Shabtay Bendet is still in contact with his religious family but says things aren’t what they used to be. “They just don’t get it,” he notes.
Bendet, who grew up in a moderately religious home in Tel Aviv, got involved with Chabad, the ultra-Orthodox outreach movement, when he was somewhat older. He eventually left Tel Aviv and moved to Rachelim, an illegal outpost in the West Bank, where he lived with his now ex-wife and six children for many years.
“I was always searching for something but couldn’t quite find it,” recounts Bendet, 45. “At some point, I said to myself that instead of thinking about what God and the rabbis want from me, I want to start thinking about what I want for myself. It was never my plan to abandon religion, but after a few years I reached the conclusion that it’s not right for me and that I don’t believe in God.”
He now has another partner, as well as another child, and says he “can’t really” think about anything he misses in his old life. Once every two weeks, when his children visit for the weekend, he reverts back to his past life and keeps Shabbat out of respect for them. So even if he were inclined to miss that part of religious life, he says, there is no reason to.

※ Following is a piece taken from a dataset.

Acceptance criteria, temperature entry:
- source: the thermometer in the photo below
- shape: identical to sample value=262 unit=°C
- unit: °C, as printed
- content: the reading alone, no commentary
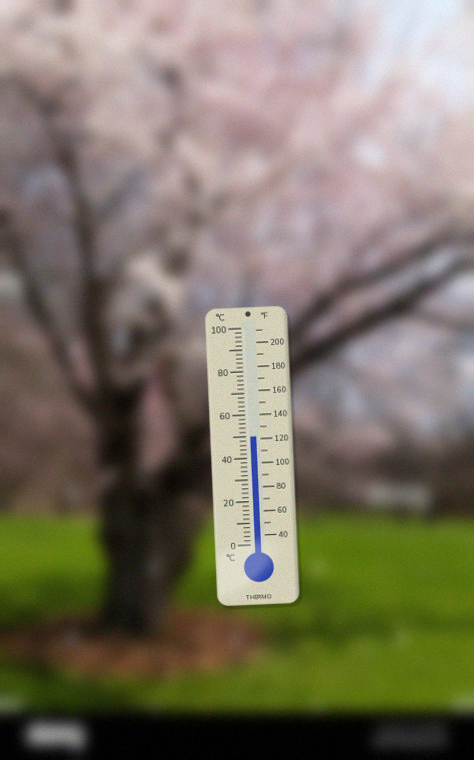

As far as his family was concerned, Bendet’s religious transformation was less of a problem than his political transformation. Today, he serves as the chief monitor of settlement activities for Peace Now, the anti-occupation group.
Itamar Avera, meanwhile, was in eighth grade when he made his break with Orthodoxy. As is often the case with male datlashim, he let the world know by removing his kippa.
The son of immigrants from Ethiopia, Avera says he was influenced by his older brother. “He was always a role model,” he relates, “but I have to say that for me, it was also a matter of being drawn to the forbidden. I had always been very intrigued by the secular world.”
Avera is a perfect example of the phenomenon highlighted in the Taub Center study: In ninth grade, he left the state-run religious school he attended in his hometown of Netanya (one he describes as “very religious”) to enroll in a nonreligious boarding school, where he spent the rest of his high school years. Today, at 19, he is finishing up a premilitary gap year program on a secular kibbutz.
If there is anything he misses about his old life, he reflects, it’s Shabbat. “I think it’s good to have a day like that when you don’t do anything,” he says.
Gal-Getz says it’s hard to predict, based on character traits, who is likely to break with Orthodoxy. More often than not, she says, the decision is influenced not by personality but by the type of religious life an individual experienced.
But, she concludes, “you do tend to find among datlashim individuals who are inclined to question things.”